Shadow Treasurer Joe Hockey's refusal to support the car industry signals an economic civil war within the coalition, Acting Treasurer Bill Shorten says.
Mr Hockey reportedly favours the coalition maintaining its policy to cut $500 million in car industry subsidies despite support from other Liberal party MPs to reverse the policy.
The coalition on Thursday announced a separate review of industry assistance to help it make a final decision on its policy ahead of the next election.
Mr Shorten on Friday accused Mr Hockey of cutting and running from the industry.
"Today we've seen from Mr Hockey the declaration of an economic civil war within the opposition," he told reporters in Melbourne.
"On one side marked by the leader of the opposition Tony Abbott, the leader of the National Party in the Senate Barnaby Joyce ... and the other side Mr Hockey, and other Liberal MPs, who say we should abandon the car industry."
The Acting Treasurer said he could not understand why some in the Liberal party did not like the car-making industry, which supports 46,000 direct jobs, contributed to value R&D, the training of skilled workers and had a multiplier effect in the economy.
"A nation which stops building cars altogether, I think is giving up on manufacturing altogether."
Senator Joyce defended the differences of opinion in the coalition.
"That is the nature of politics that things are arbitrated and balanced through the course of debate," Senator Joyce told ABC Radio.
"If you don't have a debate you don't have a party."
Senator Joyce said it was essential for Australia to support manufacturing.
"I think it's absolutely important that if we want to be a country that means something then we've got to be a country that makes something."

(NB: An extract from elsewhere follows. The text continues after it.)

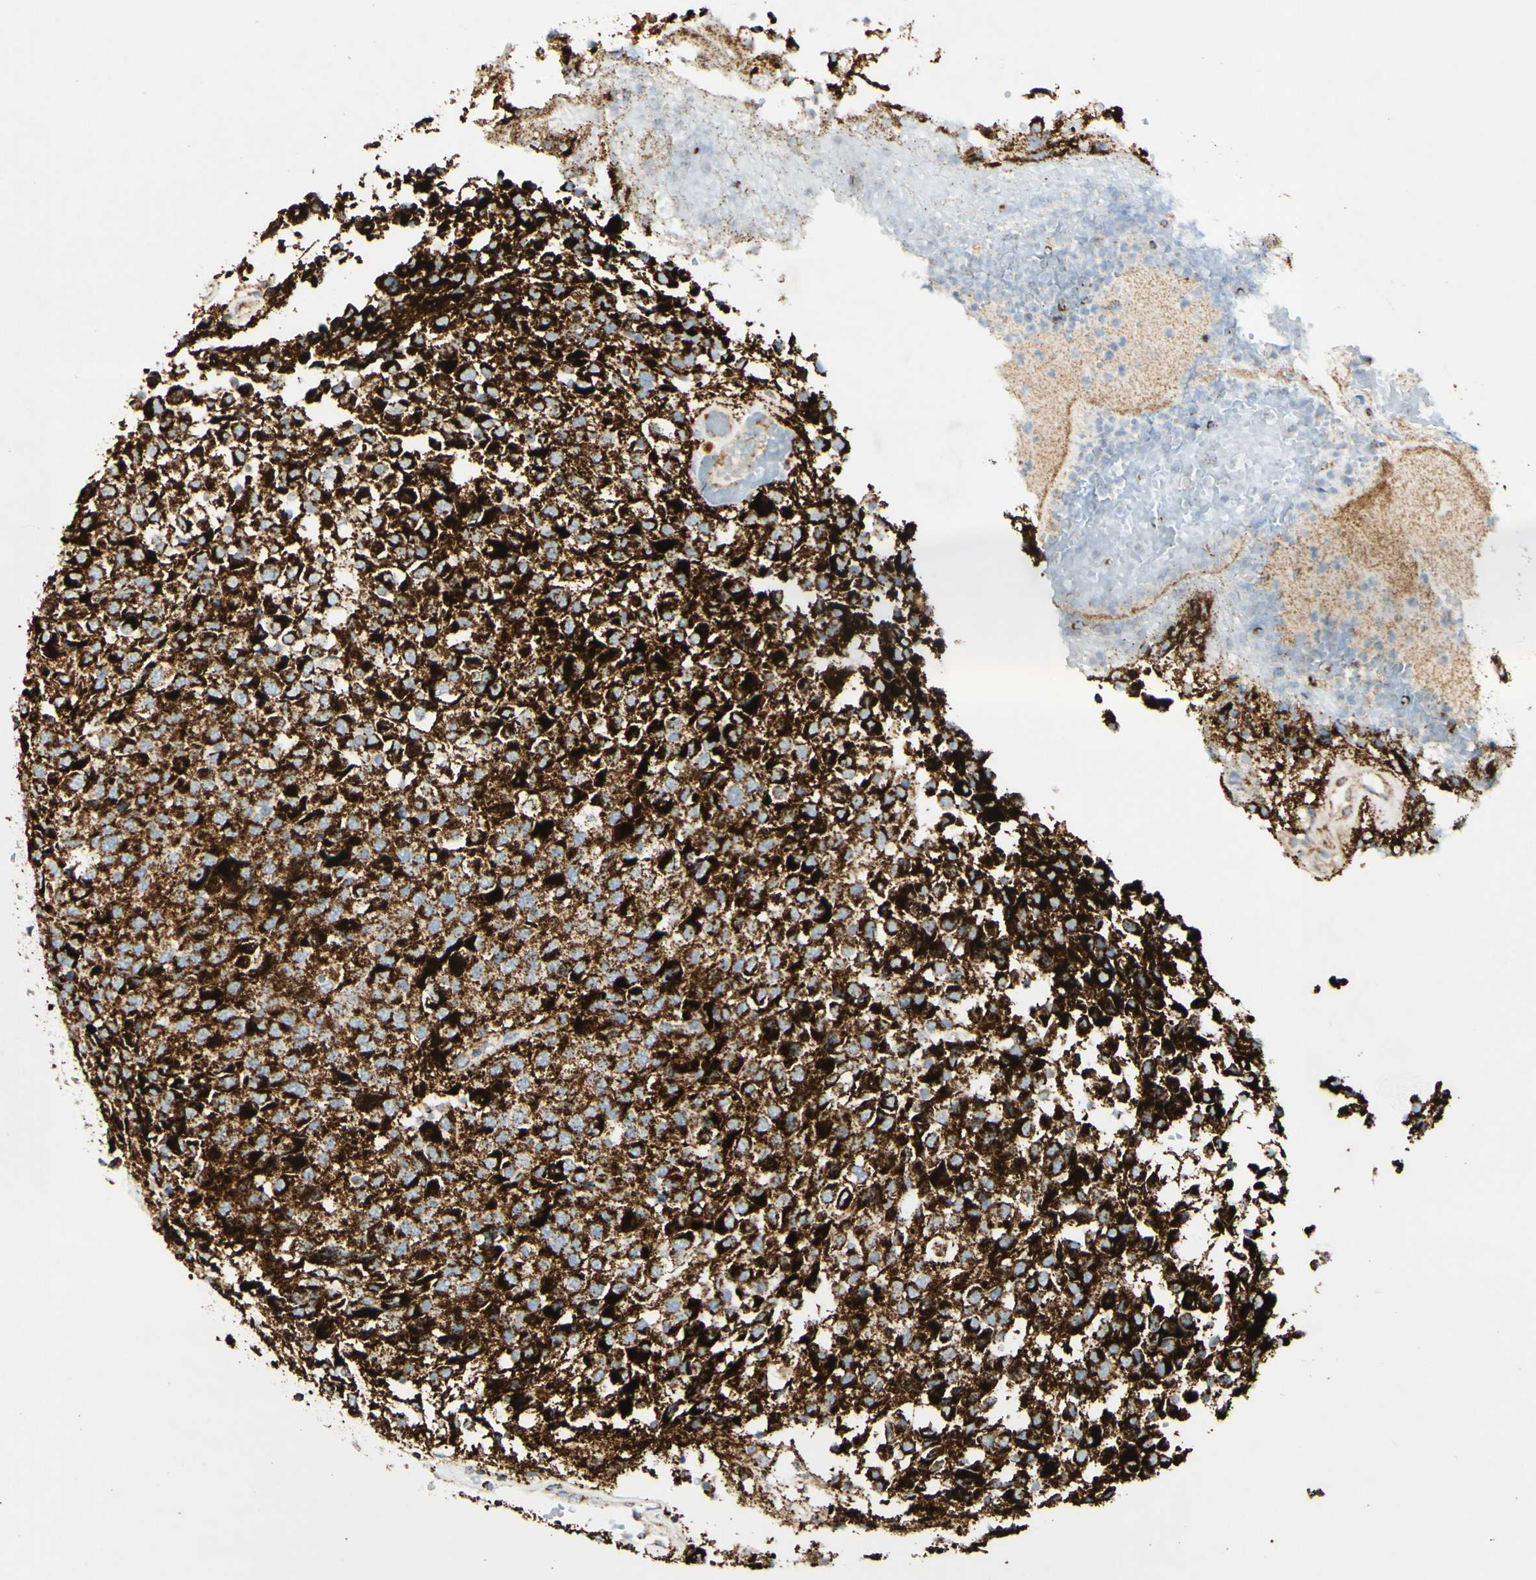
{"staining": {"intensity": "strong", "quantity": ">75%", "location": "cytoplasmic/membranous"}, "tissue": "glioma", "cell_type": "Tumor cells", "image_type": "cancer", "snomed": [{"axis": "morphology", "description": "Glioma, malignant, High grade"}, {"axis": "topography", "description": "Brain"}], "caption": "This histopathology image demonstrates immunohistochemistry staining of glioma, with high strong cytoplasmic/membranous staining in approximately >75% of tumor cells.", "gene": "OXCT1", "patient": {"sex": "male", "age": 32}}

People around the world are not driven by zealotry, but by pragmatism and by looking after their own people, Senator Joyce said.
"They're making sure that should the time come and if you get into a period of adversity ... that you can't just strike a match and light up a manufacturing industry if you need it. Once it's gone it's gone."
Manufacturing Minister Kim Carr said "all strength" to the elements within the Liberal party who supported Australian manufacturing.
"Mr Abbott has made a great play of putting on the fluoro vest and going around to factory after factory and expressing sympathy with the struggles that blue collar workers are facing," Senator Carr told ABC Radio.
"He's actually got to make a commitment to the future for blue collar workers in this country and he has to appreciate the reality of economics, not the theory, not the zealotry that we see from some sections of the academic opinion. He has to actually appreciate the harsh reality."
Opposition industry spokeswoman Sophie Mirabella, who has advocated a review of the coalition's policy, said Labor was responsible for the state of the car industry costing 130,000 jobs in the last 3.5 years.
Labor had made nearly $2 billion in broken promises to the industry by shredding the green car innovation fund, the cash for clunkers program, and the LPG vehicle scheme, she said.
"Labor's litany of car industry policy failures and unaccountable and unsustainable spending provides no certainty or long-term outcomes for the car industry or the Australian public.
"Car manufacturers now talk about sovereign risk in Australia when considering local investment decisions."